The common way of achieving so is to apply the following function called Gaussian similarity function

\[
s(d) = \mathrm{e}^{\frac{-d^2}{2\sigma^2}}
\]

where \(d\) is distance between considered objects. Lets see how it looks depending on choice of \( \sigma \).


function gaussian_similarity(sigma)
  return x -> exp((-x^2)/(2*sigma^2))
end 

yvalues = Scale.y_continuous(minvalue = 0, maxvalue = 1); 

plot(gaussian_similarity(.5), 0, 50, xlab , ylab, yvalues, Guide.title("sigma = 0.5"))
plot(gaussian_similarity(2.), 0, 50, xlab , ylab, yvalues, Guide.title("sigma = 2.0"))
plot(gaussian_similarity(5.), 0, 50, xlab , ylab, yvalues, Guide.title("sigma = 5.0"))
plot(gaussian_similarity(9.), 0, 50, xlab , ylab, yvalues, Guide.title("sigma = 9.0"))

sigmas3

\( \sigma \) parameter can be seen as a soft threshold parameter on a distance value. In fact it is parameter controlling width of the gaussian function on positive part of \( \mathcal{R} \) domain. Anyway, transforming distance into similarity introduces problem of \( \sigma\) choice. Lets take a look at distance matrices of iris tranformed by gaussian similarity function element-wise (using different \( \sigma \) parameter) and corresponding histograms of similarities across whole dataset.

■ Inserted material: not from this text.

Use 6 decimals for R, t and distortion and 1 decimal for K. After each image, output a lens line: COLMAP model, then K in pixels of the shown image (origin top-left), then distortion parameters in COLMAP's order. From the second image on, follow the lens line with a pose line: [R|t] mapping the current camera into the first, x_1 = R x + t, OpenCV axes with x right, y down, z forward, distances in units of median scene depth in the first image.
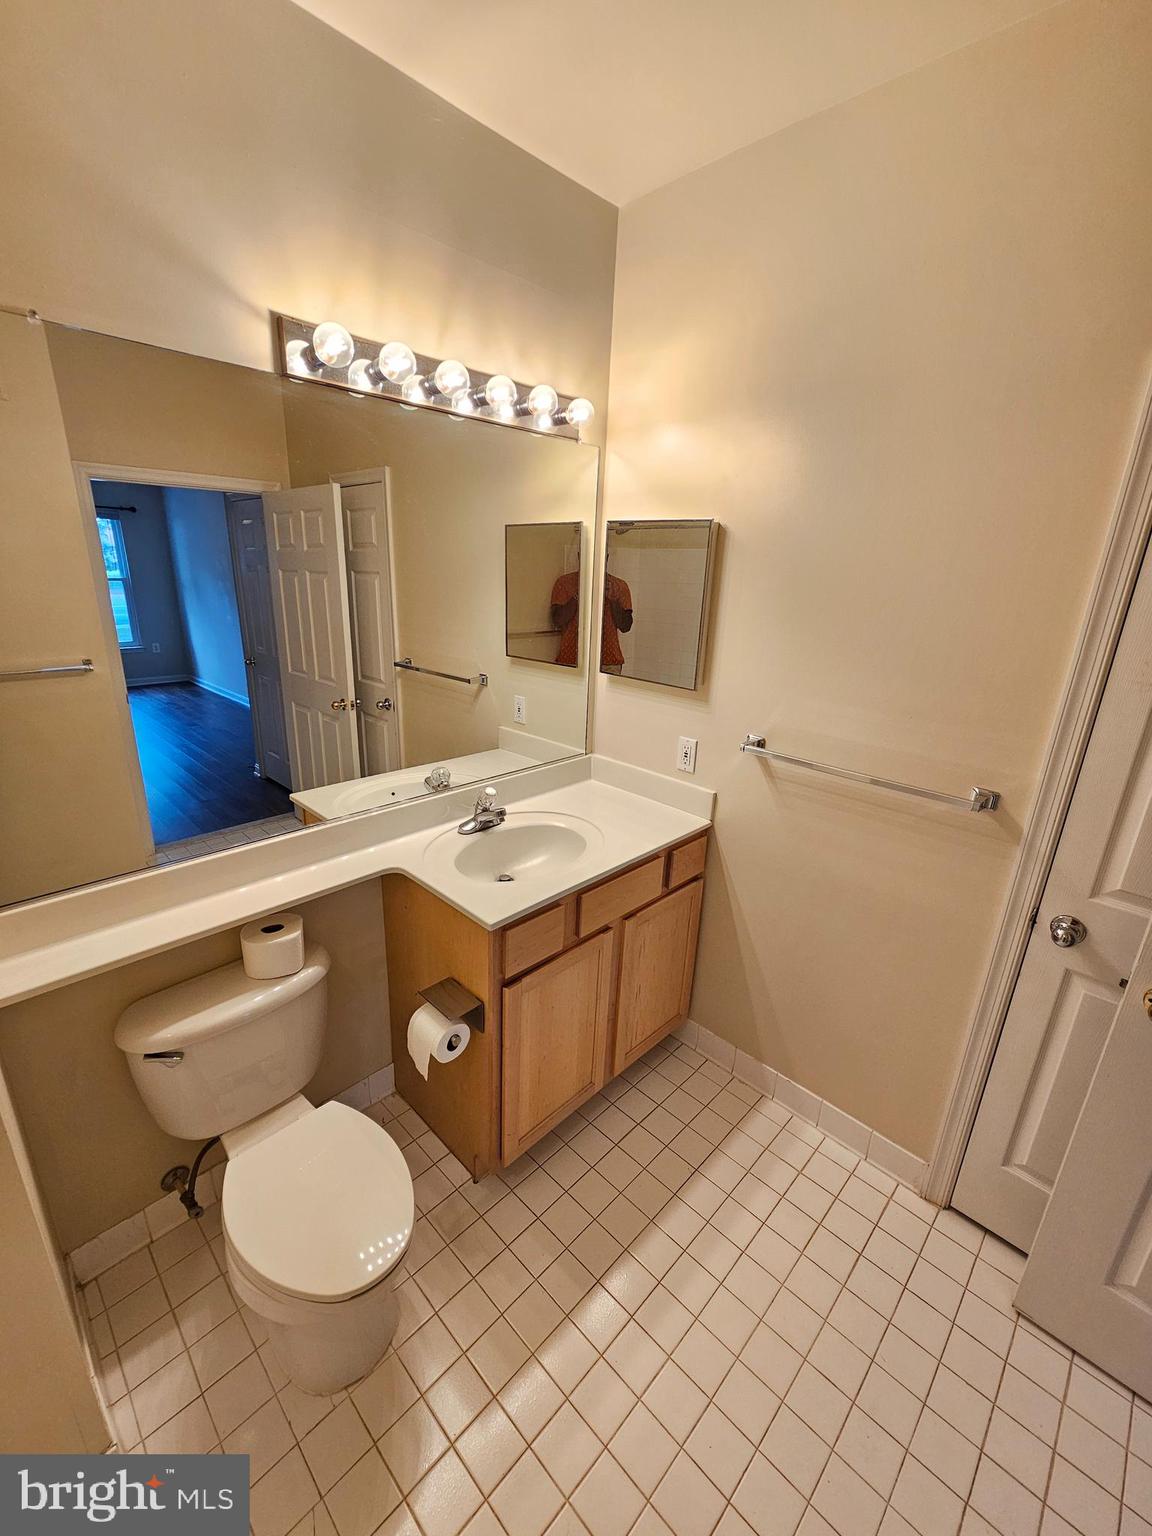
lens RADIAL K [[631.9, 0, 570.0], [0, 631.9, 768.3], [0, 0, 1]] dist [0.000540, 0.001279]
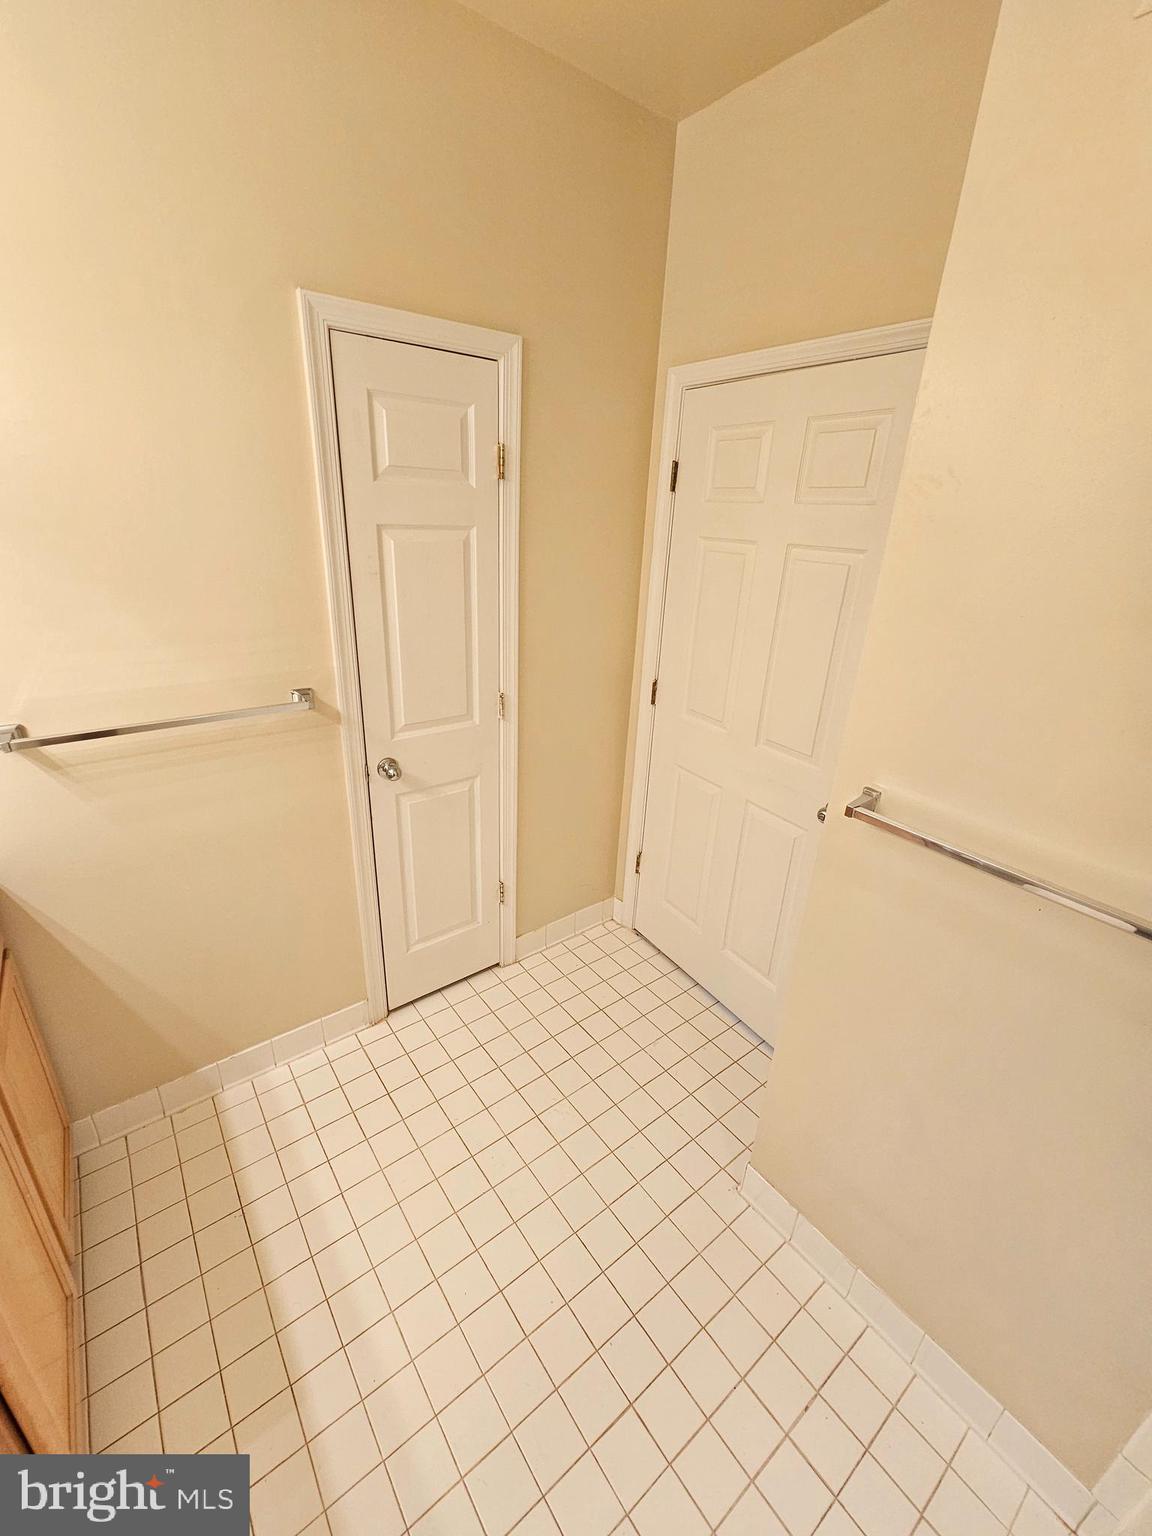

color_scale = Scale.color_continuous(minvalue=0,maxvalue=1);
sigma = 2;
similarity_matrix = map(gaussian_similarity(sigma), distance_matrix);
spy(similarity_matrix , color_scale);
plot(x = similarity_matrix[:], Geom.histogram);

Running the code above for different values of sigma results in the following outputs:

distros

For different choices of sigma different matrices are produced with different distributions of values. The choice of sigma is crucial. If chosen sigma is too low then most of the similarity values are close to zero, if sigma is too high then all objects are very similar to each other with similarity close to 1. The choice of sigma is the problem itself and great care should be taken whenever distance matrix is tranformed into similarity matrix.

Summary

We presented one approach of how to represent and encode similarities between objects in your dataset. The problem of sigma choice was pointed out as crucial as it shapes the similarity matrix. We will keep it in mind and be careful when choosing sigma in the future.

Next post will cover one specific interpretation of the similarity matrix. The similarity matrix will let us think of our dataset as if it was a network with set of nodes and connections between them. This interpretation will be important for the main clustering problem (soon to be stated) we will try to solve.